- [EXERCISE] Copy the whole listing below line for line, without changing anything.
:: DATA PROVIDED
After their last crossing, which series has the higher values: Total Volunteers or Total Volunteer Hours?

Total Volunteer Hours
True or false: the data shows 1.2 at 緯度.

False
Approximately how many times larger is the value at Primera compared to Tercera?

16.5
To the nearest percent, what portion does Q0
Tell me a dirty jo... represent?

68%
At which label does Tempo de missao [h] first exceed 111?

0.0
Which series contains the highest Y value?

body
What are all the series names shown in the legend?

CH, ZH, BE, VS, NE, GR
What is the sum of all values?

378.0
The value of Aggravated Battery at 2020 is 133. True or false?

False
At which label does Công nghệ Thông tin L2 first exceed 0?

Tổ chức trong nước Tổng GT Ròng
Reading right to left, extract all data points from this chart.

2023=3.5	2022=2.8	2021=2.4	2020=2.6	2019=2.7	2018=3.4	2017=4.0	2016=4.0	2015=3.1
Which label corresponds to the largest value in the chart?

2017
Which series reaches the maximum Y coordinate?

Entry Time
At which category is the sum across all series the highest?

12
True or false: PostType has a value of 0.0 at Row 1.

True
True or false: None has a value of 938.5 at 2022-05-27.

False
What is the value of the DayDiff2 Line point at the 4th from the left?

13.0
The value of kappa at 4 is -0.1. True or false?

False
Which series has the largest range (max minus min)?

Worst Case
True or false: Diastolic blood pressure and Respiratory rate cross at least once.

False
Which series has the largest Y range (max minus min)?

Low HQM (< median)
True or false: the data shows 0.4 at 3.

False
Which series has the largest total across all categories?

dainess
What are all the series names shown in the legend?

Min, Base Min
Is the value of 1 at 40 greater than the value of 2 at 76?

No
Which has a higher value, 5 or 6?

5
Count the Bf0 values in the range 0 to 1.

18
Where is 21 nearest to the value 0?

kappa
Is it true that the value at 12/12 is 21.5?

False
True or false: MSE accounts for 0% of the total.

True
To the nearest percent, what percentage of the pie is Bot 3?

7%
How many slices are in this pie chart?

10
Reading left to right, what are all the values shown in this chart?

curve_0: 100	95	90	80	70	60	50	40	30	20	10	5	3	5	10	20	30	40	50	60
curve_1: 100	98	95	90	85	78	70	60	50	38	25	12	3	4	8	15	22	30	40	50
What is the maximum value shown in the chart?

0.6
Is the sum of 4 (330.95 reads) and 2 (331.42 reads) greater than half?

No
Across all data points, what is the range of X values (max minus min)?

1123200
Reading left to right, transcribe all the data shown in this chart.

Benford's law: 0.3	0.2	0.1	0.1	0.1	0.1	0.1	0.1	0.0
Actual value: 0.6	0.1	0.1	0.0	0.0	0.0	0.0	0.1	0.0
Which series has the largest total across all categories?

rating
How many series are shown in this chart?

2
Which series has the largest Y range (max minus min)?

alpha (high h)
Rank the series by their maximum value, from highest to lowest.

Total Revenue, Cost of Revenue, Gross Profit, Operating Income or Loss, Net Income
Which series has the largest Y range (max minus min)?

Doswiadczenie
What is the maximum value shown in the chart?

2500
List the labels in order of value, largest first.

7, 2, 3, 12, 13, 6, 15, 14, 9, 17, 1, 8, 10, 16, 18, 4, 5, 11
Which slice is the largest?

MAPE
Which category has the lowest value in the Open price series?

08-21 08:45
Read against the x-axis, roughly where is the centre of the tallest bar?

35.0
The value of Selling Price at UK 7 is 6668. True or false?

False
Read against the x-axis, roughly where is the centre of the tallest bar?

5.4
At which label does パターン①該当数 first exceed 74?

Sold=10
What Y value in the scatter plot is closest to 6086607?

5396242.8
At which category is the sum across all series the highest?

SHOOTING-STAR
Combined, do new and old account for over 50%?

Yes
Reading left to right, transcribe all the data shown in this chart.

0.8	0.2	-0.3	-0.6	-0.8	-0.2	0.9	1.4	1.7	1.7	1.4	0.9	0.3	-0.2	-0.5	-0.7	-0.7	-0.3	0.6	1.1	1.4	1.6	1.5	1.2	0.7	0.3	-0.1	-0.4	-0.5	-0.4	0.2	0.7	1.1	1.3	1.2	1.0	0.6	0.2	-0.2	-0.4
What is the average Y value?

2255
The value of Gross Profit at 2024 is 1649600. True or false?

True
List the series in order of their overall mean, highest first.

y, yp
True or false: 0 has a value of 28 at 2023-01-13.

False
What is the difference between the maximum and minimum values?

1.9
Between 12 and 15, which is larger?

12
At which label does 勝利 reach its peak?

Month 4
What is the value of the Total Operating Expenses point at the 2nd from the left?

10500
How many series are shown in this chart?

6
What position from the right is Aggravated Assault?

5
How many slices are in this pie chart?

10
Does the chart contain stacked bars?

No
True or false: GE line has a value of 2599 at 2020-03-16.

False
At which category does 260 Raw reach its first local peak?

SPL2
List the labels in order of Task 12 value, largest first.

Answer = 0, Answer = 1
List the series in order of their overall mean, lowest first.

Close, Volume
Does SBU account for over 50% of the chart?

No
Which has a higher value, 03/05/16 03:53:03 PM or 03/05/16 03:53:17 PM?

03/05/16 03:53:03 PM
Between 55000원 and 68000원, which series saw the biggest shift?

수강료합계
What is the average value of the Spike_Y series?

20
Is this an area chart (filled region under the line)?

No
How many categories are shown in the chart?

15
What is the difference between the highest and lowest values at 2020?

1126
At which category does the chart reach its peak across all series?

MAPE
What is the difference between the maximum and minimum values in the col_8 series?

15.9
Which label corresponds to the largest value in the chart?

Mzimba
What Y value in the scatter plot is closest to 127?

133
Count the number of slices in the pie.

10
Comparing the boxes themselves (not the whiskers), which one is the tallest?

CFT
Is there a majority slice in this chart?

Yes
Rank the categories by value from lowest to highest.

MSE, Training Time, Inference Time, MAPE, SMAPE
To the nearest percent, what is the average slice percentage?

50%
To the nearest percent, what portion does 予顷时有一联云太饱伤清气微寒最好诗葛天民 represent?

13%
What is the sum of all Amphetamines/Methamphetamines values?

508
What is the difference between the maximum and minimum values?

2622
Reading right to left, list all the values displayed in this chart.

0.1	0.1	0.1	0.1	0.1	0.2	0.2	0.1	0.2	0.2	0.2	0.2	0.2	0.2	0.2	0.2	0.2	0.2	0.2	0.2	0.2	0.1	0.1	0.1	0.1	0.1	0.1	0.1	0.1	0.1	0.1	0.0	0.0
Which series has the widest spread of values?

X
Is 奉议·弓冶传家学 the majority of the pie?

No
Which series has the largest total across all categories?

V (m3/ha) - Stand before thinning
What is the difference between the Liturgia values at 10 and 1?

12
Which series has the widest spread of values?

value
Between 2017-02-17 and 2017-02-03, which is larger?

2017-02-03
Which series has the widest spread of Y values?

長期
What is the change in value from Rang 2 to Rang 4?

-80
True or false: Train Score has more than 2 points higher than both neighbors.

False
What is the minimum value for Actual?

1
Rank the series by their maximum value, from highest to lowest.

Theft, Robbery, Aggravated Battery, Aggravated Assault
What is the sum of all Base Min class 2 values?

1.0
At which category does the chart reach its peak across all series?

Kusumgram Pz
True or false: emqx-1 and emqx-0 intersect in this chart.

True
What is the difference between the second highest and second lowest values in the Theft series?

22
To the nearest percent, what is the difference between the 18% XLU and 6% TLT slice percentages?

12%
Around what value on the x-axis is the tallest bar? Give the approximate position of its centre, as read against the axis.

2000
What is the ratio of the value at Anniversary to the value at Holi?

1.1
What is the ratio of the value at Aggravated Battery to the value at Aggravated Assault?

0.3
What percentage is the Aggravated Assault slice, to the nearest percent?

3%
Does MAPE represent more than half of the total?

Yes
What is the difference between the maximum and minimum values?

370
::::
- [TASK OUTPUT]
After their last crossing, which series has the higher values: Total Volunteers or Total Volunteer Hours?

Total Volunteer Hours
True or false: the data shows 1.2 at 緯度.

False
Approximately how many times larger is the value at Primera compared to Tercera?

16.5
To the nearest percent, what portion does Q0
Tell me a dirty jo... represent?

68%
At which label does Tempo de missao [h] first exceed 111?

0.0
Which series contains the highest Y value?

body
What are all the series names shown in the legend?

CH, ZH, BE, VS, NE, GR
What is the sum of all values?

378.0
The value of Aggravated Battery at 2020 is 133. True or false?

False
At which label does Công nghệ Thông tin L2 first exceed 0?

Tổ chức trong nước Tổng GT Ròng
Reading right to left, extract all data points from this chart.

2023=3.5	2022=2.8	2021=2.4	2020=2.6	2019=2.7	2018=3.4	2017=4.0	2016=4.0	2015=3.1
Which label corresponds to the largest value in the chart?

2017
Which series reaches the maximum Y coordinate?

Entry Time
At which category is the sum across all series the highest?

12
True or false: PostType has a value of 0.0 at Row 1.

True
True or false: None has a value of 938.5 at 2022-05-27.

False
What is the value of the DayDiff2 Line point at the 4th from the left?

13.0
The value of kappa at 4 is -0.1. True or false?

False
Which series has the largest range (max minus min)?

Worst Case
True or false: Diastolic blood pressure and Respiratory rate cross at least once.

False
Which series has the largest Y range (max minus min)?

Low HQM (< median)
True or false: the data shows 0.4 at 3.

False
Which series has the largest total across all categories?

dainess
What are all the series names shown in the legend?

Min, Base Min
Is the value of 1 at 40 greater than the value of 2 at 76?

No
Which has a higher value, 5 or 6?

5
Count the Bf0 values in the range 0 to 1.

18
Where is 21 nearest to the value 0?

kappa
Is it true that the value at 12/12 is 21.5?

False
True or false: MSE accounts for 0% of the total.

True
To the nearest percent, what percentage of the pie is Bot 3?

7%
How many slices are in this pie chart?

10
Reading left to right, what are all the values shown in this chart?

curve_0: 100	95	90	80	70	60	50	40	30	20	10	5	3	5	10	20	30	40	50	60
curve_1: 100	98	95	90	85	78	70	60	50	38	25	12	3	4	8	15	22	30	40	50
What is the maximum value shown in the chart?

0.6
Is the sum of 4 (330.95 reads) and 2 (331.42 reads) greater than half?

No
Across all data points, what is the range of X values (max minus min)?

1123200
Reading left to right, transcribe all the data shown in this chart.

Benford's law: 0.3	0.2	0.1	0.1	0.1	0.1	0.1	0.1	0.0
Actual value: 0.6	0.1	0.1	0.0	0.0	0.0	0.0	0.1	0.0
Which series has the largest total across all categories?

rating
How many series are shown in this chart?

2
Which series has the largest Y range (max minus min)?

alpha (high h)
Rank the series by their maximum value, from highest to lowest.

Total Revenue, Cost of Revenue, Gross Profit, Operating Income or Loss, Net Income
Which series has the largest Y range (max minus min)?

Doswiadczenie
What is the maximum value shown in the chart?

2500
List the labels in order of value, largest first.

7, 2, 3, 12, 13, 6, 15, 14, 9, 17, 1, 8, 10, 16, 18, 4, 5, 11
Which slice is the largest?

MAPE
Which category has the lowest value in the Open price series?

08-21 08:45
Read against the x-axis, roughly where is the centre of the tallest bar?

35.0
The value of Selling Price at UK 7 is 6668. True or false?

False
Read against the x-axis, roughly where is the centre of the tallest bar?

5.4
At which label does パターン①該当数 first exceed 74?

Sold=10
What Y value in the scatter plot is closest to 6086607?

5396242.8
At which category is the sum across all series the highest?

SHOOTING-STAR
Combined, do new and old account for over 50%?

Yes
Reading left to right, transcribe all the data shown in this chart.

0.8	0.2	-0.3	-0.6	-0.8	-0.2	0.9	1.4	1.7	1.7	1.4	0.9	0.3	-0.2	-0.5	-0.7	-0.7	-0.3	0.6	1.1	1.4	1.6	1.5	1.2	0.7	0.3	-0.1	-0.4	-0.5	-0.4	0.2	0.7	1.1	1.3	1.2	1.0	0.6	0.2	-0.2	-0.4
What is the average Y value?

2255
The value of Gross Profit at 2024 is 1649600. True or false?

True
List the series in order of their overall mean, highest first.

y, yp
True or false: 0 has a value of 28 at 2023-01-13.

False
What is the difference between the maximum and minimum values?

1.9
Between 12 and 15, which is larger?

12
At which label does 勝利 reach its peak?

Month 4
What is the value of the Total Operating Expenses point at the 2nd from the left?

10500
How many series are shown in this chart?

6
What position from the right is Aggravated Assault?

5
How many slices are in this pie chart?

10
Does the chart contain stacked bars?

No
True or false: GE line has a value of 2599 at 2020-03-16.

False
At which category does 260 Raw reach its first local peak?

SPL2
List the labels in order of Task 12 value, largest first.

Answer = 0, Answer = 1
List the series in order of their overall mean, lowest first.

Close, Volume
Does SBU account for over 50% of the chart?

No
Which has a higher value, 03/05/16 03:53:03 PM or 03/05/16 03:53:17 PM?

03/05/16 03:53:03 PM
Between 55000원 and 68000원, which series saw the biggest shift?

수강료합계
What is the average value of the Spike_Y series?

20
Is this an area chart (filled region under the line)?

No
How many categories are shown in the chart?

15
What is the difference between the highest and lowest values at 2020?

1126
At which category does the chart reach its peak across all series?

MAPE
What is the difference between the maximum and minimum values in the col_8 series?

15.9
Which label corresponds to the largest value in the chart?

Mzimba
What Y value in the scatter plot is closest to 127?

133
Count the number of slices in the pie.

10
Comparing the boxes themselves (not the whiskers), which one is the tallest?

CFT
Is there a majority slice in this chart?

Yes
Rank the categories by value from lowest to highest.

MSE, Training Time, Inference Time, MAPE, SMAPE
To the nearest percent, what is the average slice percentage?

50%
To the nearest percent, what portion does 予顷时有一联云太饱伤清气微寒最好诗葛天民 represent?

13%
What is the sum of all Amphetamines/Methamphetamines values?

508
What is the difference between the maximum and minimum values?

2622
Reading right to left, list all the values displayed in this chart.

0.1	0.1	0.1	0.1	0.1	0.2	0.2	0.1	0.2	0.2	0.2	0.2	0.2	0.2	0.2	0.2	0.2	0.2	0.2	0.2	0.2	0.1	0.1	0.1	0.1	0.1	0.1	0.1	0.1	0.1	0.1	0.0	0.0
Which series has the widest spread of values?

X
Is 奉议·弓冶传家学 the majority of the pie?

No
Which series has the largest total across all categories?

V (m3/ha) - Stand before thinning
What is the difference between the Liturgia values at 10 and 1?

12
Which series has the widest spread of values?

value
Between 2017-02-17 and 2017-02-03, which is larger?

2017-02-03
Which series has the widest spread of Y values?

長期
What is the change in value from Rang 2 to Rang 4?

-80
True or false: Train Score has more than 2 points higher than both neighbors.

False
What is the minimum value for Actual?

1
Rank the series by their maximum value, from highest to lowest.

Theft, Robbery, Aggravated Battery, Aggravated Assault
What is the sum of all Base Min class 2 values?

1.0
At which category does the chart reach its peak across all series?

Kusumgram Pz
True or false: emqx-1 and emqx-0 intersect in this chart.

True
What is the difference between the second highest and second lowest values in the Theft series?

22
To the nearest percent, what is the difference between the 18% XLU and 6% TLT slice percentages?

12%
Around what value on the x-axis is the tallest bar? Give the approximate position of its centre, as read against the axis.

2000
What is the ratio of the value at Anniversary to the value at Holi?

1.1
What is the ratio of the value at Aggravated Battery to the value at Aggravated Assault?

0.3
What percentage is the Aggravated Assault slice, to the nearest percent?

3%
Does MAPE represent more than half of the total?

Yes
What is the difference between the maximum and minimum values?

370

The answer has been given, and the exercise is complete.